At least four of the 21 students interviewed had previously decided to pursue their passion and dream by studying music at university after completing high school.

Lecturer in Music Education at the School of Education at ECU, Dr Jason Goopy said two of these students revealed that they were being directly influenced by a parent to backflip on their original choice to study music.

“These parents actively disrupted their son’s imagined ‘musical possible self’ – which can be thought of as their projected personal and professional future musical identity.”

Dr Goopy said parents’ existing assumptions or misunderstandings about jobs in the creative industries – as well as the wide range of music careers available – was a major challenge to overcome.

“Often when parents imagine a career in music they envision a rock-star fantasy or a struggling busker, but careers in music are complex and most successful professional musicians sustain portfolio careers that involve a range of performing, creating, teaching and business management activities,” Dr Goopy said.

“Past research has been devoted to preparing tertiary music students for industry, but my study reveals plans for future music careers must begin years before during secondary school.”

Dr Jason Goopy. Dr Jason Goopy.

These interviews were conducted separately with both students and their parents, in the final term of Year 12.

“What my discussions with students and parents showed is that schools need to play a more proactive role in empowering adolescents and parents to make informed decisions on prospective university music study, careers, and the role of music in their futures.

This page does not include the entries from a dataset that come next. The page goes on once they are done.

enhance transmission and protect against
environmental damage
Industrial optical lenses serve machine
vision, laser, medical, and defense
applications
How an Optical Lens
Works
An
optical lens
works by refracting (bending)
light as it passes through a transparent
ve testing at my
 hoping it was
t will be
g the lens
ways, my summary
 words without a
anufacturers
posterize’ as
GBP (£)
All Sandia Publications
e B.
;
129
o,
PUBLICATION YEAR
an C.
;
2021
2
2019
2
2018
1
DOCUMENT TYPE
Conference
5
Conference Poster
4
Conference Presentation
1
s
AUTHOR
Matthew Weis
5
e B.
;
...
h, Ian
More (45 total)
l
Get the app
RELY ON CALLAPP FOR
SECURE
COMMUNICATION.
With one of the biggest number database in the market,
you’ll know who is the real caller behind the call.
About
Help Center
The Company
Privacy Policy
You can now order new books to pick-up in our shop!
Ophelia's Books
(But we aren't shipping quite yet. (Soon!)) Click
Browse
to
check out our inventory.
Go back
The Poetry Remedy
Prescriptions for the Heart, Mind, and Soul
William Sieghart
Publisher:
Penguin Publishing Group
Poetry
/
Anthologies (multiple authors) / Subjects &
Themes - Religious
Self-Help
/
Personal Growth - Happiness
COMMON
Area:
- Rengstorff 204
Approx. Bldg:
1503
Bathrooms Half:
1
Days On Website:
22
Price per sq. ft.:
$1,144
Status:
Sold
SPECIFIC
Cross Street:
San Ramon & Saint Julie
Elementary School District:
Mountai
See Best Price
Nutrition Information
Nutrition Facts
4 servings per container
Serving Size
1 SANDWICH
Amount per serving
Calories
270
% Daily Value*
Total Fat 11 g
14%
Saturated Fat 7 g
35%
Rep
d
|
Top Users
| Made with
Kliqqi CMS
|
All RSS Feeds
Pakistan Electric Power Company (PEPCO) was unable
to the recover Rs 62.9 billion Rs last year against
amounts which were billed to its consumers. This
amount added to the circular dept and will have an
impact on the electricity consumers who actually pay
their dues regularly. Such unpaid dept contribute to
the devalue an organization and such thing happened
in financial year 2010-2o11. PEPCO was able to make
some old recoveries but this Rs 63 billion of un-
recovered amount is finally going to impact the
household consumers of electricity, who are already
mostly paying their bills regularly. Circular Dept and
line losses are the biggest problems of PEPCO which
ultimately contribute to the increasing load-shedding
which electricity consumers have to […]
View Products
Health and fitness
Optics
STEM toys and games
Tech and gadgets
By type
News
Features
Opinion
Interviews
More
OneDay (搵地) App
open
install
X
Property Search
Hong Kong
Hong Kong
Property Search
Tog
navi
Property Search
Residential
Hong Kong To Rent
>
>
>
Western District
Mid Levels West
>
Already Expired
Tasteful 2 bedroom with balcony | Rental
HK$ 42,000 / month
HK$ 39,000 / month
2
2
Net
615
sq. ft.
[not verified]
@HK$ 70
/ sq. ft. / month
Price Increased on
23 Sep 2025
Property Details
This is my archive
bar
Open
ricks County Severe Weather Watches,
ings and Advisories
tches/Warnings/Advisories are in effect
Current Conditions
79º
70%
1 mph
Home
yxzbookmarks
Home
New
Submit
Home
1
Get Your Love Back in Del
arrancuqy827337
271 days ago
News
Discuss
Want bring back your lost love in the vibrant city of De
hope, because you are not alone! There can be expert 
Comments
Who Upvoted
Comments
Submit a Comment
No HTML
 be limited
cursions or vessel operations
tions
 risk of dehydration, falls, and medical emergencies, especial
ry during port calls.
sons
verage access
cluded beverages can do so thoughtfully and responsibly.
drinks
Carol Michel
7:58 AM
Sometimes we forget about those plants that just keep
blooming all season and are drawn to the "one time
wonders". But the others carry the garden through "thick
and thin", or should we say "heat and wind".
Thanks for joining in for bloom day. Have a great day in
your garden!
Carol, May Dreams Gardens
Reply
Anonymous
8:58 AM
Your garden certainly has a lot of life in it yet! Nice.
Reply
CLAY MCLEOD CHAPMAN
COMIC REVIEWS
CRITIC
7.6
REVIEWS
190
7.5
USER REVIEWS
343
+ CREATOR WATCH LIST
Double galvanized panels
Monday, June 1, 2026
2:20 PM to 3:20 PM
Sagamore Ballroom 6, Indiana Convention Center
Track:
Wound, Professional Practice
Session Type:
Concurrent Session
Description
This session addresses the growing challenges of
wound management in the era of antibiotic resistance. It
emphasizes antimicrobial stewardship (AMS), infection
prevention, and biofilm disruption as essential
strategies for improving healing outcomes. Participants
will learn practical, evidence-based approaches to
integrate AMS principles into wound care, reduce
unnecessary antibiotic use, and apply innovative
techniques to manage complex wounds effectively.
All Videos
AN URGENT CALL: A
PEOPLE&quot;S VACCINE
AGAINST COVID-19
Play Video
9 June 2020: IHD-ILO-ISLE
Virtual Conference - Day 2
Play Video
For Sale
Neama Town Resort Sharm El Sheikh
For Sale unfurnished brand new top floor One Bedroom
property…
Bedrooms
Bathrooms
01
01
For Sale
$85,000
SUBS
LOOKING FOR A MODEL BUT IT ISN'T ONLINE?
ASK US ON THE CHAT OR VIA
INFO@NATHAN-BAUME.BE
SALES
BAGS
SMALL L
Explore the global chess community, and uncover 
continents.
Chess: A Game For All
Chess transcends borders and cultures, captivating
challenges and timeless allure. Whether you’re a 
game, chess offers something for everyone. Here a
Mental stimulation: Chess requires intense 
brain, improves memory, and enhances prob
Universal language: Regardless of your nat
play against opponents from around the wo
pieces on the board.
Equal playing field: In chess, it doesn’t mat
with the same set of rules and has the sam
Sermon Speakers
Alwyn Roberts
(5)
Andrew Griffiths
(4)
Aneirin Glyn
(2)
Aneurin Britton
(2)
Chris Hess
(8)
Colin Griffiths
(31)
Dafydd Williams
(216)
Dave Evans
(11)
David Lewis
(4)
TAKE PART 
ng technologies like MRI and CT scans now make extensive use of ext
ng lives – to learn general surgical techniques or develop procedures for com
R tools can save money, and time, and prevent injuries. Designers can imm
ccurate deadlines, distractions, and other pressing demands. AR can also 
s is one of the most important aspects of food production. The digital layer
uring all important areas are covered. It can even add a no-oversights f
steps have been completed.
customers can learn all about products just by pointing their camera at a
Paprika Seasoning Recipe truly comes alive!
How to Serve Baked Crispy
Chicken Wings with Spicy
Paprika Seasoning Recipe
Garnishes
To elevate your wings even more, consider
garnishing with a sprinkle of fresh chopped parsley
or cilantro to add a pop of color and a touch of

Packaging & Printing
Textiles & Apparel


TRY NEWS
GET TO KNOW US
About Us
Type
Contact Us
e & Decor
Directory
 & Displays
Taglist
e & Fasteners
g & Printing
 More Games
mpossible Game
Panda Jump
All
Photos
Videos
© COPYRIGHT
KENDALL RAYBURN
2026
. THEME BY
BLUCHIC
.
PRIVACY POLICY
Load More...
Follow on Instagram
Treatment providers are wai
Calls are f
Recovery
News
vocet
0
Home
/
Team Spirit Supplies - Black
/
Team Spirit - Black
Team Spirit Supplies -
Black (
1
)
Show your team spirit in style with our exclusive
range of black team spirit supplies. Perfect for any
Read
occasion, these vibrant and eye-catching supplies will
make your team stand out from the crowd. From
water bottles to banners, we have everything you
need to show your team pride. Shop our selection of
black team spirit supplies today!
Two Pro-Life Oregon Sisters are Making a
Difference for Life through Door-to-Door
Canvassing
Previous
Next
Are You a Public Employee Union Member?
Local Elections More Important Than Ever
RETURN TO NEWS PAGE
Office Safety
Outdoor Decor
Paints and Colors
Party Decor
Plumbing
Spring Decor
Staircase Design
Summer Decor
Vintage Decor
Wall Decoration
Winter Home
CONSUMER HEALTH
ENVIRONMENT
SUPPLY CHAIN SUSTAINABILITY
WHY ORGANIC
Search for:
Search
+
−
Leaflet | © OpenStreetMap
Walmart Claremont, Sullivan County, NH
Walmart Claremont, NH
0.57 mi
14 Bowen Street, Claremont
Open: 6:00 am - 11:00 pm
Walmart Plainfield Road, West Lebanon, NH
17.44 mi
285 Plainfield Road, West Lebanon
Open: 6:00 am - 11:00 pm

“In one case, while the influencing parental figure did encourage their son to study music and play instruments in high school, they didn’t value or support him to study music at university – describing music careers as being incompatible with family life.”

A parent of student Conor* who planned to study music at university, stated:

This is his gap degree while he decides what he wants to do.

The study revealed tension between Conor’s love for music and perceived financial instability, paired with family aspirations for him to pursue a high-income profession.

“Conor voiced concerns about financial security and being able to provide for a family, so his personal experiences of hardship and the opinions of influencing family figures certainly impacted his decision-making,” Dr Goopy said.

“He had been encouraged to pursue medicine by his family but also expressed that studying music at school had given him a broader perspective on the career opportunities available in music.”

Conor said:

I’d really love to go and run my own studio. Knowing what I’ve experienced and how much fun I’ve had, it’s just exciting being in the studio and making music. I’d really love to do that as a career.

Another student Elijah* was persuaded to change his decision to study music at university to a degree in medicine instead – and described refocusing his prior music aspirations from a “passion” to a “side interest”.

His mother even recruited doctor friends as role models to campaign and convince her son, actively questioning him on how he could be sure he’d be wealthy and succeed in music, versus medicine.

“Deliberately intervening at this critical stage in identity development can have life-changing consequences, and they are not always positive,” Dr Goopy said.

“Parents want the best for their children and have loving intentions, but they can play a powerful role in redirecting a child’s musical identity and the musical future they imagine for themselves, based on misunderstandings.

“Teachers and career advisors have a responsibility to deliver career education programs that reflect a broad and contemporary view of the workforce to allow students and their families to make informed decisions regarding their musical futures.

“Specialist music pathway education could allow secondary school students and their parents to imagine achievable music employment that might have been previously inconceivable.

“If we don’t focus our attention on better supporting high school music students and their families, we risk losing talented young musicians who could have meaningful music careers and make a valuable contribution to society.”

*This article presents the narratives of two Year 12 music students, Conor and Elijah (pseudonyms).